▶ **EXERCISE DESCRIPTION**
Render everything from the line containing "Les Newsletters" down to the line containing "Marrakech, notre base" as a JSON list of strings, one string per line, with blank lines left out.

Top of DATA IN THIS EXERCISE

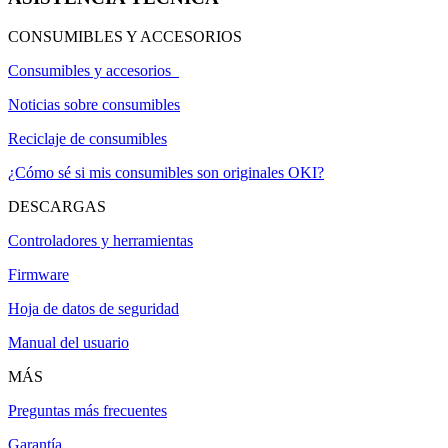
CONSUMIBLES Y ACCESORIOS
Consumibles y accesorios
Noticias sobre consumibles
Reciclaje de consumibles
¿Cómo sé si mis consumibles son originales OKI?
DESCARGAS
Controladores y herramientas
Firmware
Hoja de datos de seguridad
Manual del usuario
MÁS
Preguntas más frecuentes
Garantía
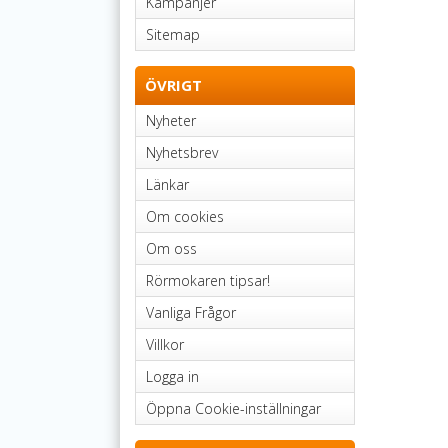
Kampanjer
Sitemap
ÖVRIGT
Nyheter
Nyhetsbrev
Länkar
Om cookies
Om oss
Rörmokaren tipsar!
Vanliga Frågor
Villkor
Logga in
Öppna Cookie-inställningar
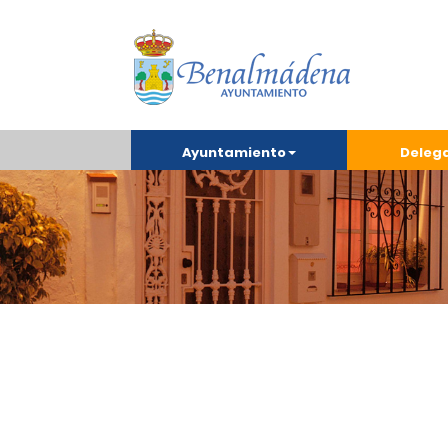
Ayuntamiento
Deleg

Bottom of DATA IN THIS EXERCISE
Top of DATA IN THIS EXERCISE

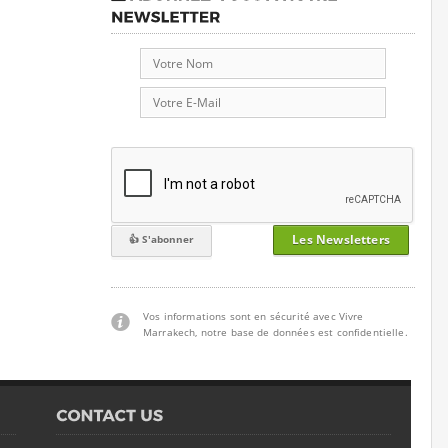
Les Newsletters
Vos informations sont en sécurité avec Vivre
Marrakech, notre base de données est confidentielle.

Bottom of DATA IN THIS EXERCISE
Top of DATA IN THIS EXERCISE

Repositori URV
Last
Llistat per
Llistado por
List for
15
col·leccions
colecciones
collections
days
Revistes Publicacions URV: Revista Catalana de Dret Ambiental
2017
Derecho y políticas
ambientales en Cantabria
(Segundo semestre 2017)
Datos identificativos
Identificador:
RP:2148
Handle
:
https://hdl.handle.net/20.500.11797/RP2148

Bottom of DATA IN THIS EXERCISE

▶ **WRITTEN SOLUTION**
[
  "Les Newsletters",
  "Vos informations sont en sécurité avec Vivre",
  "Marrakech, notre base de données est confidentielle."
]